We'll also need some utility functions:

In [12]:
from tensorflow.keras.preprocessing.sequence import pad_sequences
from tensorflow.keras.utils import to_categorical

Let's set the random seed in order to obtain reproducible results:

In [13]:
np.random.seed(2018)

And let's define a string to hold the alphabet letters

In [14]:
alphabet = 'ABCDEFGHIJKLMNOPQRSTUVWXYZ'

### Encoding the data

Since we'll be doing a bunch of matrix multiplications we cannot send to our model a sequence of letters; thus we need to encode the sequence into a numerical form.

To do so, we'll take the easiest approach and just assign each letter a zero-based index.

We'll create a class that holds the mappings between each letter and it's index and the mappings between each index and its associated letter.

Afterwards we'll create two methods:
- `encode` will receive a sequence or a single letter and will output the sequence of corresponding indices or the corresponding index respecively
- `decode` will receive the predicted index and will return the corresponding letter

In [15]:
class Encoding():
    def __init__(self):
        self._char_to_int = dict((c, i) for i, c in enumerate(alphabet))
        self._int_to_char = dict((i, c) for i, c in enumerate(alphabet))

    def encode(self, sequence):
        if len(sequence)==1:
            return self._char_to_int[sequence[0]]
        return [self._char_to_int[char] for char in sequence]

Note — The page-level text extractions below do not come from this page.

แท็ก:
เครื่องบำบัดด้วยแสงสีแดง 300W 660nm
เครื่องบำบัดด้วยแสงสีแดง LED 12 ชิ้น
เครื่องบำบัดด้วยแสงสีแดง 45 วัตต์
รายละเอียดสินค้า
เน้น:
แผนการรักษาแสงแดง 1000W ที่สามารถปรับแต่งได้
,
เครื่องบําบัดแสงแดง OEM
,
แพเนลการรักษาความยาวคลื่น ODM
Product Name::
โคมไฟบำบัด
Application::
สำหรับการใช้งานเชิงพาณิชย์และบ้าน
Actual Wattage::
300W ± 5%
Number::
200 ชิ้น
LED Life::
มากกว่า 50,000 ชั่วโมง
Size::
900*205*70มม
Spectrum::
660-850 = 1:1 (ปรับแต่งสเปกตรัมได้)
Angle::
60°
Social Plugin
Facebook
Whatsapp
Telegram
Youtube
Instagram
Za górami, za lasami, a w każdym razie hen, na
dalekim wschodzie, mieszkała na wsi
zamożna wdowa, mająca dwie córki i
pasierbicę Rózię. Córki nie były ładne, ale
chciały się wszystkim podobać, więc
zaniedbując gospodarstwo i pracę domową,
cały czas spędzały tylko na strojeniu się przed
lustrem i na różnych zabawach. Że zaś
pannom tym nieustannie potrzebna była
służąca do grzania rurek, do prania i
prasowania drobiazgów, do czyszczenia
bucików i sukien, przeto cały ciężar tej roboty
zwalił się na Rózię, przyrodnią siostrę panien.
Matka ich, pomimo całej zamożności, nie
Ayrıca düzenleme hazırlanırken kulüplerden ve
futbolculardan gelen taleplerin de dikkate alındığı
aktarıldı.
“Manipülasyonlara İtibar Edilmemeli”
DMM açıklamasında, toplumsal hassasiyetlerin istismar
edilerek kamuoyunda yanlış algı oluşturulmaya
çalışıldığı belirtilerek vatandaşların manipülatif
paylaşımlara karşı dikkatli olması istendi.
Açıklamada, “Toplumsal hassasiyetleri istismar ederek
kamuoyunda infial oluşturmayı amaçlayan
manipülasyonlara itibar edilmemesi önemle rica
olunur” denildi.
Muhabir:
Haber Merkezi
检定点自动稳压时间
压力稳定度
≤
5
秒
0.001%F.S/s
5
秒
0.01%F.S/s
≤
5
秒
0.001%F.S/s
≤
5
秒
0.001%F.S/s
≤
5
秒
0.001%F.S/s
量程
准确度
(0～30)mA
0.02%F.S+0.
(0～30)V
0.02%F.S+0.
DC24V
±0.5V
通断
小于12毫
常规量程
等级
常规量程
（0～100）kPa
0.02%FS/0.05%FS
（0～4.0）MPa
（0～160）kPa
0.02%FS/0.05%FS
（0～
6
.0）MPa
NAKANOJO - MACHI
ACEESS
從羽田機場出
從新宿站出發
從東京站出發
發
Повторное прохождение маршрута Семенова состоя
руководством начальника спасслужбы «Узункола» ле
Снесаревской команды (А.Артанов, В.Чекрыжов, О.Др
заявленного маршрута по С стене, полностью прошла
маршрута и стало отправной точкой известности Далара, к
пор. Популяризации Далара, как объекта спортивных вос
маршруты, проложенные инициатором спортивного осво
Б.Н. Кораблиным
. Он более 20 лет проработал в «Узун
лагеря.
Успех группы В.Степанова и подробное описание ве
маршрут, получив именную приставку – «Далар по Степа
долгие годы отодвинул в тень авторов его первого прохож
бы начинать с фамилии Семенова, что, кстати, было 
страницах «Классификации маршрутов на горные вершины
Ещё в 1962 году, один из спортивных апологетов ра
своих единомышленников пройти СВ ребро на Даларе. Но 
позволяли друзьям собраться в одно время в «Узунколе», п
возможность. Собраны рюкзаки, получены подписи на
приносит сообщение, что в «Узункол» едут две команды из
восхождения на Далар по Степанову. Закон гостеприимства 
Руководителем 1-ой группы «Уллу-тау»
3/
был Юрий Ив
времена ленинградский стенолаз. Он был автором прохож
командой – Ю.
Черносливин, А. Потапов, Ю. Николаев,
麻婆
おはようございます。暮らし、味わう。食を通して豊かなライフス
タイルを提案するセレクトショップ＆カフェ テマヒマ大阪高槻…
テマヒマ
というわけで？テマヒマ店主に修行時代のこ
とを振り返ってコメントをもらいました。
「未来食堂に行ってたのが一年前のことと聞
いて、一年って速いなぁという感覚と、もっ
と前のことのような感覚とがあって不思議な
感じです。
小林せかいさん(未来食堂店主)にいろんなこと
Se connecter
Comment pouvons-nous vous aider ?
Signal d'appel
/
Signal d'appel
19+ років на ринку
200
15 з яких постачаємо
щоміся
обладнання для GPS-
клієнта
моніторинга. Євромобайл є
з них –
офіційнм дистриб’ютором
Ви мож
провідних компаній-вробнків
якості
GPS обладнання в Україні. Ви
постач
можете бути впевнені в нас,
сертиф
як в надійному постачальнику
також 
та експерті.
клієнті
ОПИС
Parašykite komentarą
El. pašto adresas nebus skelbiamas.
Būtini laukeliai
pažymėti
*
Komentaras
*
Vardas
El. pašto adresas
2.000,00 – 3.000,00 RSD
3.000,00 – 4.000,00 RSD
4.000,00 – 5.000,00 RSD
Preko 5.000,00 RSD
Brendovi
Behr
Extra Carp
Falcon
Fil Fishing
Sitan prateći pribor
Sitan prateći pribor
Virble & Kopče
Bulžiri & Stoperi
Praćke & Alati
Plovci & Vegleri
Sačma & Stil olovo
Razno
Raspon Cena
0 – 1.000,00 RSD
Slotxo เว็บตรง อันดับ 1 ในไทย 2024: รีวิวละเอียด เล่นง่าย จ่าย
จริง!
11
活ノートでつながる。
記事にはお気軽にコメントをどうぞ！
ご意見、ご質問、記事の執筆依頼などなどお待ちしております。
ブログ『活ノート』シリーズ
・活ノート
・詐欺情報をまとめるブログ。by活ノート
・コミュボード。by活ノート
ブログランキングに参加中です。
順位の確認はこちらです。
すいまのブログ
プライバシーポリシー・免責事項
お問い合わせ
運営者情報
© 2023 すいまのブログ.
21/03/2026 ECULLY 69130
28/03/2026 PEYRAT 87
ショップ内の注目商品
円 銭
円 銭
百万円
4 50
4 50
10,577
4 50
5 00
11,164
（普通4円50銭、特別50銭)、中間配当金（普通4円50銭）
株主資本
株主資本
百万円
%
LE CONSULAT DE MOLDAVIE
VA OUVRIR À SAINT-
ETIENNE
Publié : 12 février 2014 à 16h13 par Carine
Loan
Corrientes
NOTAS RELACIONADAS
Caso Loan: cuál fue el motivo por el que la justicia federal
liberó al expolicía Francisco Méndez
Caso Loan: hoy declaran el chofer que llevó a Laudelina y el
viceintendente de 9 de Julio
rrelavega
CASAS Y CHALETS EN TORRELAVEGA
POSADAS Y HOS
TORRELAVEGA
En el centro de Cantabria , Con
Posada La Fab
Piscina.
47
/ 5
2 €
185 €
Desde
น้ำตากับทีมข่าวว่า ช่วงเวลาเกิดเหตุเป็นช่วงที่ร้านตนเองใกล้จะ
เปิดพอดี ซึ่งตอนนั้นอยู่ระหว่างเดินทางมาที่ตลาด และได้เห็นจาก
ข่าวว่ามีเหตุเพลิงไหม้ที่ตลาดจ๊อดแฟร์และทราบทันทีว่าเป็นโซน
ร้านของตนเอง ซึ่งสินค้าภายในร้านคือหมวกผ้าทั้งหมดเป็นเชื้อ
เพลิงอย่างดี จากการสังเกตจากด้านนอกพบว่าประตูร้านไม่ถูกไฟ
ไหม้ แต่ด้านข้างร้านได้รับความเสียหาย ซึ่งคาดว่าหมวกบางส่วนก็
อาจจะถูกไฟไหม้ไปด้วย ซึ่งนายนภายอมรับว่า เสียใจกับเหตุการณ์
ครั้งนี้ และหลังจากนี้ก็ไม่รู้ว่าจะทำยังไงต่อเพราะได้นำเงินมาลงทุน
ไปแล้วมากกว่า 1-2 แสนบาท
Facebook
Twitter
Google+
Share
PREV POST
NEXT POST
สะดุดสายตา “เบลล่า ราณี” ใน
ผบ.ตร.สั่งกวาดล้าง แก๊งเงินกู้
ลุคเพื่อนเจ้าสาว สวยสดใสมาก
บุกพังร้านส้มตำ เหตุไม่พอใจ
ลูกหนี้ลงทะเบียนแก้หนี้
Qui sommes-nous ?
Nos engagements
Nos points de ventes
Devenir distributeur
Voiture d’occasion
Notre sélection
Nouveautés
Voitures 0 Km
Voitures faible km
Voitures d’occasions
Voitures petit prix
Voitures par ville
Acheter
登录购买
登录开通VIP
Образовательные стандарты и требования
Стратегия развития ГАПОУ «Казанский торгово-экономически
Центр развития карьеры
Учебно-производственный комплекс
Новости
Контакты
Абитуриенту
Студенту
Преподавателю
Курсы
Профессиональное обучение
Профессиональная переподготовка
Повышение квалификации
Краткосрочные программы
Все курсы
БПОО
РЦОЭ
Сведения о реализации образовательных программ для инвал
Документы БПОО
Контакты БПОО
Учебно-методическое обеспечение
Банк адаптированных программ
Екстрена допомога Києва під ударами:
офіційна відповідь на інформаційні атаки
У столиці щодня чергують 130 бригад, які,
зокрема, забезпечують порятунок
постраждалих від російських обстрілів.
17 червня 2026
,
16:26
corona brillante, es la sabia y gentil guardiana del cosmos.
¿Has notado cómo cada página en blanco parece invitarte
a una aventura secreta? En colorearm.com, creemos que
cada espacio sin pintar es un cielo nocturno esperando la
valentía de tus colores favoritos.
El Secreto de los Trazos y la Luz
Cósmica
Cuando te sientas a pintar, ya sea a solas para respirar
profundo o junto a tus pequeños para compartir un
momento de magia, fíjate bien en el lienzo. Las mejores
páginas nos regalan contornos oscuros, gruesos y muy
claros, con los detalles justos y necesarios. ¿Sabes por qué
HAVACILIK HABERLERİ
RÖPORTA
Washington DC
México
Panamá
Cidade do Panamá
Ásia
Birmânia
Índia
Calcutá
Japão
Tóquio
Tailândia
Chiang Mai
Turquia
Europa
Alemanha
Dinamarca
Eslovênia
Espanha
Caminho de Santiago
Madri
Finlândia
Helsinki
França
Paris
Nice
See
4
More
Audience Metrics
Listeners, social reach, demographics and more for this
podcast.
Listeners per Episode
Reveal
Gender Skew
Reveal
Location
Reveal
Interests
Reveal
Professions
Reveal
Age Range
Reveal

    def decode(self, value):
        return self._int_to_char[value]


Let's do a small test:

In [16]:
e = Encoding()
print('DEF->{}'.format(e.encode('DEF')))
print('A->{}'.format(e.encode('A')))
print('24->{}'.format(e.decode(24)))

DEF->[3, 4, 5]
A->0
24->Y


### Generating the training data

Before building a model we need to have a data set on which to train the model.

Again, since the model is quite simple we can just generate random sequences of consecutive letters as the input data and grab the next letter in the alphabet as the label.

To do so, we'll define a new class called `Dataset`:

In [17]:
class Dataset():
    def __init__(self, size=1000, seq_length=5, print_data=True):
        self._size = size
        self._sequence_length = seq_length
        self._inputs = []
        self._labels = []
        self._print_data = print_data
        self._encoding = Encoding()

    @property
    def inputs(self):
        return self._inputs

    @property
    def labels(self):
        return self._labels

    @property
    def num_classes(self):
        return len(alphabet)

    @property
    def sequence_length(self):
        return self._sequence_length

    def initialize(self):
        self._generate_random_data()
        self._reshape_inputs()
        self._normalize_inputs()
        self._normalize_labels()

    def shuffle(self):
        perm = np.arange(self._size)
        np.random.shuffle(perm)
        self._inputs = self._inputs[perm]
        self._labels = self._labels[perm]


    def _normalize_labels(self):
        self._labels = to_categorical(self._labels, num_classes=self.num_classes)
        self._labels = np.reshape(self._labels, (self._size, 1, self.num_classes))

    def _reshape_inputs(self):
        self._inputs = pad_sequences(self._inputs,
                                     maxlen=self._sequence_length,
                                     dtype='float32')
        self._inputs = np.reshape(self._inputs, (self._size, self._sequence_length, 1))

    def _normalize_inputs(self):
        self._inputs = self._inputs / float(self.num_classes)

    def _generate_random_data(self):
        for i in range(self._size):
            start = np.random.randint(self.num_classes - 2)
            end = np.random.randint(start, min(start + self._sequence_length, self.num_classes - 1))
            input_seq = alphabet[start:end + 1]
            output_seq = alphabet[end + 1]

            if(self._print_data):
                print("{}->{}".format(input_seq, output_seq))

            sample = self._encoding.encode(input_seq)
            label = self._encoding.encode(output_seq)

            self._inputs.append(sample)
            self._labels.append(label)

In God we trust; the rest we test. Let's see if our `Dataset` class behaves as expected.

In [18]:
dataset = Dataset(size=5)
dataset.initialize()

GHI->J
JKLMN->O
UV->W
XY->Z
PQRS->T


## References

* Hochreiter, S., & Schmidhuber, J. (1997). Long short-term memory. Neural computation, 9(8), 1735-1780.
* [Understanding LSTM Networks](http://colah.github.io/posts/2015-08-Understanding-LSTMs/)
* [Tensorflow API](https://www.tensorflow.org/api_docs/python/tf)